God (or something similar) built him, in an act of divine delegation. The planet of the setting is basically a giant climate-controlled biosphere. A few A.I.s were put in charge of monitoring the planet (IE, creating new forms of wildlife, controlling the climate, shaping the inhabitant's technological advancement, ect). The other A.I.s broke down or went insane by this point (he has an evil counterpart who's basically an AM-expy).
"Any campaign world where an orc samurai can leap off a landcruiser to fight a herd of Bulbasaurs will always have my vote of confidence"In my own settings, A.I.s aren't coded or written - it proved i possible to create something sentient with code.
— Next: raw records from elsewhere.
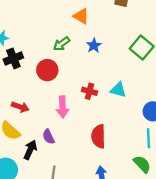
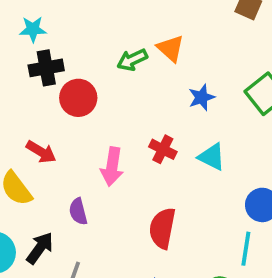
orange triangle: (81, 16) -> (171, 48), moved
blue star: (94, 45) -> (202, 97), moved
red circle: (47, 70) -> (78, 98), moved
black arrow: (30, 150) -> (40, 248), moved

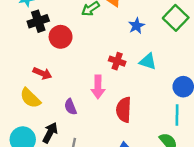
pink arrow: (112, 167) -> (98, 87), moved

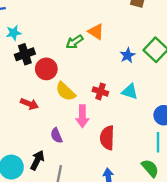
blue star: (136, 26) -> (128, 55), moved
yellow semicircle: (30, 98) -> (65, 91), moved

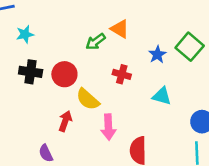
black cross: (25, 54) -> (31, 72), moved, turned 30
red cross: (100, 91) -> (122, 74), moved
red arrow: (29, 104) -> (65, 121), moved, turned -90
purple semicircle: (56, 135) -> (46, 153), moved

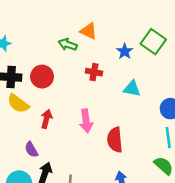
green arrow: (96, 42) -> (68, 45), turned 60
yellow semicircle: (88, 99) -> (18, 104), moved

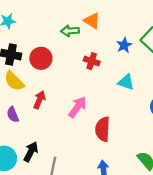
green arrow: (68, 45) -> (70, 31), turned -30
pink arrow: (86, 121) -> (77, 107), turned -145
purple semicircle: (31, 150) -> (13, 115), moved

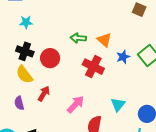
orange triangle: (92, 21) -> (104, 40), moved
red cross: (92, 61) -> (93, 67), size x1.5
cyan triangle: (126, 82) -> (118, 105), moved, turned 42

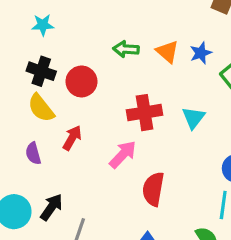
blue star: (123, 57) -> (201, 53), moved
red cross: (93, 67) -> (145, 113), moved, turned -35
cyan triangle: (118, 105) -> (194, 118), moved

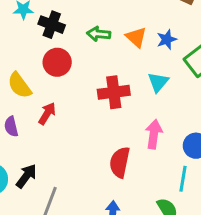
black cross: (41, 71) -> (52, 25), moved
cyan triangle: (194, 118) -> (158, 82), moved
pink arrow: (123, 154) -> (154, 134), moved, turned -36

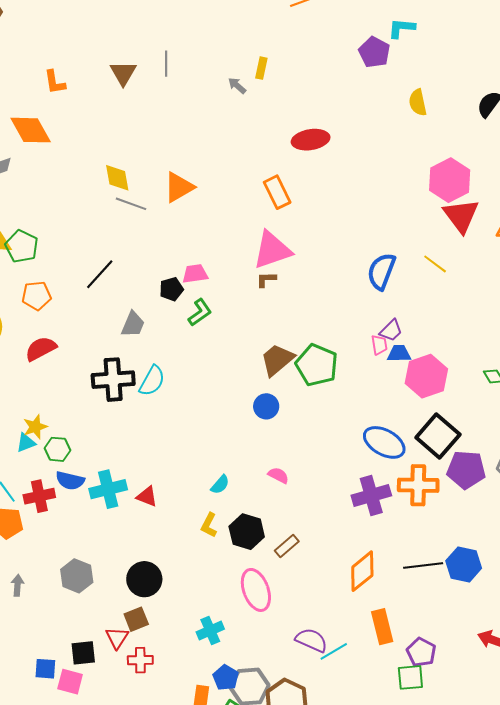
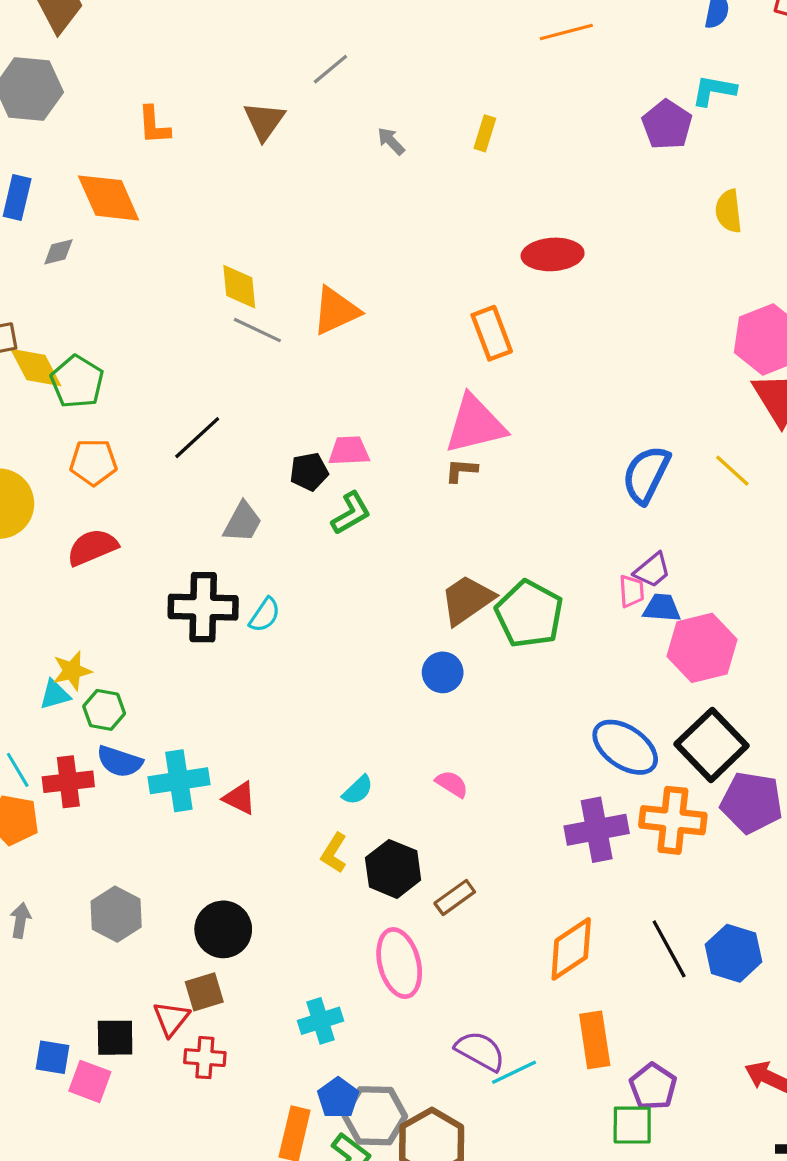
gray line: (166, 64) -> (330, 69), moved, turned 45
gray arrow: (237, 86) -> (391, 141), moved
cyan semicircle: (152, 381) -> (265, 615), size x0.7
black line: (423, 566) -> (669, 949), turned 63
Instead, volunteers have their neural patterning (re: their concious mind) transferred to clones... or, often, a quantum matrix.
This essentially produces the quick-thinking, highly-capable aspect of an AI, but with a personality and without the whole "Re-written to kill everybody" thing. The few who have gone rogue have done so because existing mental disorders (in one case, psychopathy) carried over; an AI of any kind has no motive to go on a murder spree.
For the purposes of the setting, yes, it is the actual person who's been through a Brain Uploading; not a copy. Whether that works in real life is up for grabs.
Wait, God designed your AI's? Calling them "artificial" seems odd somehow.
Yeah divine intelligence seems better.
I do think I only have one AI that is Crapshoot and not insane or malicious by human standards and that's only because it's alien in origin and runs off of Blue-and-Orange Morality so what it sees what is doing (IE assimilation into it's own core directive everything around it) as good. This is a relatively new idea actually.
edited 15th Mar '15 4:29:11 PM by EchoingSilence
Technically the term would still apply to any intelligence designed by another intelligence.
That would include us.
That is a good point. He is an AI in the non-literal sense of being a sentient computer.
"Any campaign world where an orc samurai can leap off a landcruiser to fight a herd of Bulbasaurs will always have my vote of confidence""You will have no choice but to enjoy phase 2 of our program..."
Seems like it would have been easier, not to say cheaper, just to bring along some more humans. Even fully sapient (do you mean sentient?) AI's would likely not be really human.